A third is that self-control can be adjusted adaptively according to its costs and benefits in the local environment. Self-control, after all, is not an unmitigated good. The problem with having too much self-control is that an aggressor can use it to his advantage, anticipating that you may hold back from retaliating because it’s too late to do any good. But if he had reason to believe that you would lash out reflexively, consequences be damned, he might treat you with more respect in the first place. In that case people might adjust a self-control slider according to the dangerousness of those around them.
At this point in the story, the theory of the Civilizing Process is incomplete, because it appeals to a process that is endogenous to the phenomenon it is trying to explain.

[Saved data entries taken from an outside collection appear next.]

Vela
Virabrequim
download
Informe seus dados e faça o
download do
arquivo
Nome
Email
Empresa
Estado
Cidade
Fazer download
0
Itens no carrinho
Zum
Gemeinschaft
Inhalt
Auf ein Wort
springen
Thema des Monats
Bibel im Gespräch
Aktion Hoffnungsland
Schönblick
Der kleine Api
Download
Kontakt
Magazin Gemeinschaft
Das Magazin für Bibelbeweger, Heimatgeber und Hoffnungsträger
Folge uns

A decline in violent behavior, it says, coincided with a decline in impulsiveness, honor, sexual license, incivility, and boorishness at the dinner table. But this just entangles us in a web of psychological processes. It hardly counts as an explanation to say that people behaved less violently because they learned to inhibit their violent impulses. Nor can we feel confident that people’s impulsiveness changed first and that a reduction in violence was the result, rather than the other way around.

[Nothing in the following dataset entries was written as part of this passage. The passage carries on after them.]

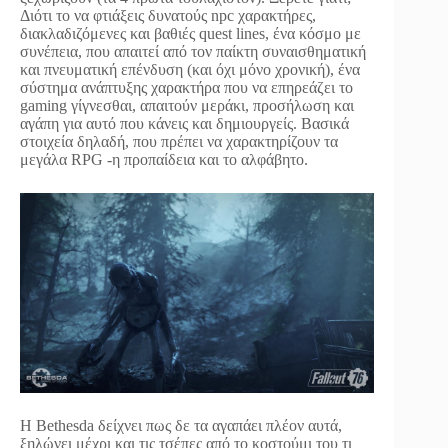
Διότι το να φτιάξεις δυνατούς npc χαρακτήρες,
διακλαδιζόμενες και βαθιές quest lines, ένα κόσμο με
συνέπεια, που απαιτεί από τον παίκτη συναισθηματική
και πνευματική επένδυση (και όχι μόνο χρονική), ένα
σύστημα ανάπτυξης χαρακτήρα που να επηρεάζει το
gaming γίγνεσθαι, απαιτούν μεράκι, προσήλωση και
αγάπη για αυτό που κάνεις και δημιουργείς. Βασικά
στοιχεία δηλαδή, που πρέπει να χαρακτηρίζουν τα
μεγάλα RPG -η προπαίδεια και το αλφάβητο.
H Bethesda δείχνει πως δε τα αγαπάει πλέον αυτά,
ξηλώνει μέχρι και τις τσέπες από το κοστούμι του τι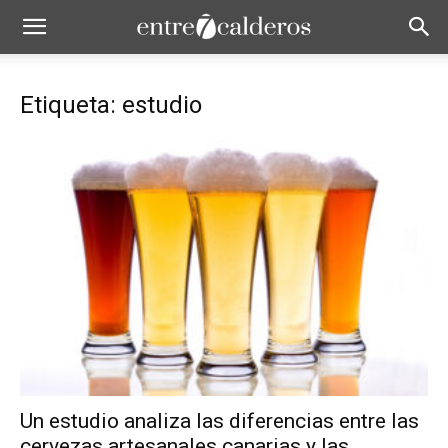
Etiqueta: estudio
Un estudio analiza las diferencias entre las
cervezas artesanales canarias y las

But Elias did propose an exogenous trigger to get the whole thing started, indeed, two triggers. The first was the consolidation of a genuine Leviathan after centuries of anarchy in Europe’s feudal patchwork of baronies and fiefs. Centralized monarchies gained in strength, brought the warring knights under their control, and extended their tentacles into the outer reaches of their kingdoms. According to the military historian Quincy Wright, Europe had five thousand independent political units (mainly baronies and principalities) in the 15th century, five hundred at the time of the Thirty Years’ War in the early 17th, two hundred at the time of Napoleon in the early 19th, and fewer than thirty in 1953.

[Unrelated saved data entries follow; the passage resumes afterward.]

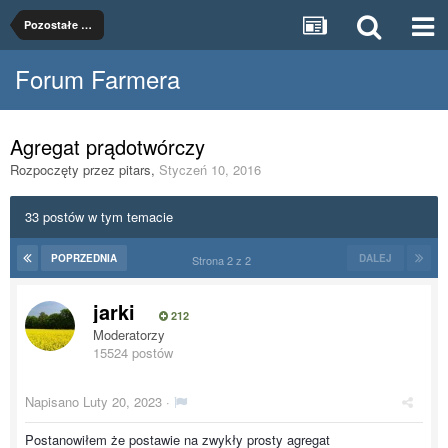
Pozostałe maszyny rolnicze
Forum Farmera
Agregat prądotwórczy
Rozpoczęty przez
pitars
,
Styczeń 10, 2016
33 postów w tym temacie
POPRZEDNIA
DALEJ
Strona 2 z 2
jarki
212
Moderatorzy
15524 postów
Napisano
Luty 20, 2023
·
Postanowiłem że postawie na zwykły prosty agregat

The consolidation of political units was in part a natural process of agglomeration in which a moderately powerful warlord swallowed his neighbors and became a still more powerful warlord. But the process was accelerated by what historians call the military revolution: the appearance of gunpowder weapons, standing armies, and other expensive technologies of war that could only be supported by a large bureaucracy and revenue base A guy on a horse with a sword and a ragtag band of peasants was no match for the massed infantry and artillery that a genuine state could put on the battlefield. As the sociologist Charles Tilly put it, “States make war and vice-versa.” 32 Turf battles among knights were a nuisance to the increasingly powerful kings, because regardless of which side prevailed, peasants were killed and productive capacity was destroyed that from the kings’ point of view would be better off stoking their revenues and armies. And once they got into the peace business—“the king’s peace,” as it was called—they had an incentive to do it right.
For a knight to lay down his arms and let the state deter his enemies was a risky move, because his enemies could see it as a sign of weakness. The state had to keep up its end of the bargain, lest everyone lose faith in its peacekeeping powers and resume their raids and vendettas. Feuding among knights and peasants was not just a nuisance but a lost opportunity. During Norman rule in England, some genius recognized the lucrative possibilities in nationalizing justice. For centuries the legal system had treated homicide as a tort: in lieu of vengeance, the victim’s family would demand a payment from the killer’s family, known as blood money or wergild (“manpayment”; the wer is the same prefix as in werewolf, “man-wolf”). King Henry I redefined homicide as an offense against the state and its metonym, the crown. Murder cases were no longer John Doe vs. Richard Roe, but The Crown vs. John Doe (or later, in the United States, The People vs. John Doe or The State of Michigan vs. John Doe).